§ **Things to do**:
1/ List each reaction to trauma that the text on trauma and PTSD says most survivors will exhibit.
2/ Pick up the text on trauma and PTSD after its final sentence and continue it.

§ **Extracted text**:
The vivid visual imagery from the horrors of earthquake are apt to dominate the flashbacks and trauma re-minders by its victims, as well as Viet Nam War veterans had experienced relapses (by triggers) as a result of the September 11 tragedy. At high risk for PTSD are also fire fighters, police officers, rescue squad workers, and nursing personnel, who witnessed or experienced a traumatic or life-threatening event.

Most survivors will exhibit reactions to trauma, like anxiety, irritability, flashbacks, disbelief, hypervigilance, difficult sleeping, and nightmares. If the symptoms remain severe and impair the person’s functioning in 2 or 3 months, the person should seek help. There will also be people for whom the psychological symptoms will become permanent.

There are several psychological treatment programs of exposure therapy. In the event of a large-scale emergency, the American Nurses association (ANA) has drafted recommendations for nurses and other healthcare professionals to adopt when resources are scarce or care delivery occurs outside normal operating conditions (the ANA document is called “Adapting Standards of Care under Altered Conditions”). Nurses may be the first to identify and encourage those who have experienced overwhelming trauma to seek therapy by clinical specialists and nurse practitioners and build a network of safety and support.

§ **Given information**:
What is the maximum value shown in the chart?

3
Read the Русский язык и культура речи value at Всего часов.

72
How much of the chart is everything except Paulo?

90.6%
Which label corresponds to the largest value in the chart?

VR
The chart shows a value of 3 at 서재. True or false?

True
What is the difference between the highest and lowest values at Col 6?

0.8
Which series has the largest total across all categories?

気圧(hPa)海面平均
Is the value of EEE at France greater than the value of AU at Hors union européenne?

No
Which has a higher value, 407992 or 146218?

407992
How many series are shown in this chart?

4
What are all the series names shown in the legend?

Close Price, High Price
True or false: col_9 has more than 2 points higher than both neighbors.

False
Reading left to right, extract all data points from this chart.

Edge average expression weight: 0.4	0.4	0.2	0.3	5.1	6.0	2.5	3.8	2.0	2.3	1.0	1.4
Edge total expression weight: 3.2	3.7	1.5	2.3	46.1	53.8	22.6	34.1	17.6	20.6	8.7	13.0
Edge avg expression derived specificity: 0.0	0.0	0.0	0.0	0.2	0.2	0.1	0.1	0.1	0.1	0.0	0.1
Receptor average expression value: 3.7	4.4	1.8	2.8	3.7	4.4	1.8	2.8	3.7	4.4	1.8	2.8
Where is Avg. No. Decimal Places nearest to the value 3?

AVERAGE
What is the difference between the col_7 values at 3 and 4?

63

§ **Responses in order**:
1/ anxiety, irritability, flashbacks, disbelief, hypervigilance, difficult sleeping, nightmares

2/
Management of patients with psychological trauma and PTSD

The acute situation is in great extent affected by uncertainty. It can sometimes take many hours or several days before certain information can be given about the course of event, the causes of accident/disaster, who have been affected or the identification of killed. In wait of certain information, the close ones must be given a good human care, where the professional support is provided by human closeness, basic care and deep compassion. News of close ones death should never be given over the phone. Trauma survivors with PTSD have been treated with group therapy, individual psychological therapy, and support groups have also been helpful. The treatment goal of PTSD is to improve self-confidence and the sense of being able to cope with life, channel anger and manage stress, become more assertive and sense a control of their lives.

All nurses can help by listening intently, and tell them: When you're ready, I'm here to listen. Actions to facilitate communication under special circumstances are used, when patients are blind, deaf, or disabled or those who does not speak English. To learn some key phrases in other languages are valuable. Allow them to vent their feelings, and then restate the fact in simple language; it is all new to them. Learn cultural differences, the various cultural values of the diverse patient population. Expedite the reunion between the injured patients and their families and close ones. Refer the patient and his or her family to community resources and support groups as indicated.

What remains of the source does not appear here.